To pep up the rank and file, Rep. Jack Kingston (Ga.), the dinner chairman for the House, went before his 230 fellow Republicans this spring in running shorts to urge them to get into the race, then adopted a baseball theme at another meeting to warn them about striking out. Later, he invoked his childhood preacher to tell them about getting the spirit, and compared the dinner to a church building fund.
Kingston, who is also vice chairman of the House Republican Conference, held weekly meetings with his team captains and called members who were not meeting their goals to give them a boost.
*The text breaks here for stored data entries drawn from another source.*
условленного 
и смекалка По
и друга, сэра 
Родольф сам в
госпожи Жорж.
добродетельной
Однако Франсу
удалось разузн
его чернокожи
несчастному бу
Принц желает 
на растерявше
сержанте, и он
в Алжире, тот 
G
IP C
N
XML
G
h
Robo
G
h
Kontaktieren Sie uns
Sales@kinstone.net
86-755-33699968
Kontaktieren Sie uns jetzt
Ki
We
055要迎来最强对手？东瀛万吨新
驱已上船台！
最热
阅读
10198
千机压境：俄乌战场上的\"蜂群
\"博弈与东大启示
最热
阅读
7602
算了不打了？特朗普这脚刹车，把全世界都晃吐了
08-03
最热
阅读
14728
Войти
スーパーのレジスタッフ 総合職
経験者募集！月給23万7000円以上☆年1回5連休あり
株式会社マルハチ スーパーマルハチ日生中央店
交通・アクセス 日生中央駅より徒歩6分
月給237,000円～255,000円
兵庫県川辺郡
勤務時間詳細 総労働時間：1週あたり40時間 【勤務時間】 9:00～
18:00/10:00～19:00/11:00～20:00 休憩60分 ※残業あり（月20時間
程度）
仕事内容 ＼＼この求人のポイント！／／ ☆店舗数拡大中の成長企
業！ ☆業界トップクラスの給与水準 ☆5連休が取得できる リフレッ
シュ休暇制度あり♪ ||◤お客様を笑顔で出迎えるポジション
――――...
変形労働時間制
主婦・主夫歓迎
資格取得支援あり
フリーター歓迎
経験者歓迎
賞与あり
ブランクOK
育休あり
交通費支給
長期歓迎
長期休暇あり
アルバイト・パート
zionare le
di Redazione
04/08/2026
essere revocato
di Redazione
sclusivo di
Kingston, the son of an educational psychologist, said he is using the same formula to motivate members to raise money that he used when he was in his twenties and selling commercial insurance strictly on commission: Make it fun, while warning of what could go wrong.
"Politics is a dangerous world where all the tides ebb and flow real quickly," he said. "We have to raise money to compete in the marketplace."
The House expects to hit its goal of $14 million. The Senate side, led by Sen. Lamar Alexander (Tenn.), expects to exceed its $8 million goal by $1 million. Sen. Elizabeth Dole (N.C.), chairman of the National Republican Senatorial Committee, the lead committee for the dinner, set goals of $25,000 to $750,000.
Of the House's $14 million, $10 million is expected to come from lawmakers' fundraising and a Washington program aimed at K Street, run by former House members Bill Paxon and his wife, Susan Molinari. The remaining $4 million is expected to come from NRCC mail and telemarketing. An individual can give as much as $26,700 to national party committees in a calendar year, so could buy as many as 10 tickets.
Lawmakers spur donations with dire warnings about a possible Democratic takeover. A sample script in the House members' packets urged them to point out: "The GOP since 1856 has always lost seats when a Republican President is in power during a second mid-term election. . . . History is once again against us in 2006."
Members were given a red folder with an Excel spreadsheet showing their goals, which range from $150,000 for members of the leadership to $50,000 for average members. After a House member turns in a yellow "commitment form" from a person or political action committee, the NRCC's 14-member finance staff follows up to get the check or take a credit-card number.
Most of the easy-to-get K Street cash from lobbyists, trade associations and political action committees was scooped up this spring by an $8 million NRCC gala and a $15 million Republican National Committee dinner. That means that about 70 percent of the haul tonight will come from doctors, small-business people and other beyond-the-Beltway types that Kingston refers to as "Joe Idaho."
Among them is Ralph B. Buckner Jr. of Cleveland, Tenn., who owns seven funeral homes in Tennessee and Georgia and who bought enough tickets to fill half a table -- totaling $12,500 -- from Rep. Zach Wamp (Tenn.). Buckner, 49, and his wife, Chari, are making a four-day trip of it. "It's not something I would or could do every year, trust me," he said.
Wamp, who collected triple his quota of $50,000, recalled a speech he gave at the first organizational meeting for the dinner.
He told members: "If you don't think it's all on the line, you haven't studied history."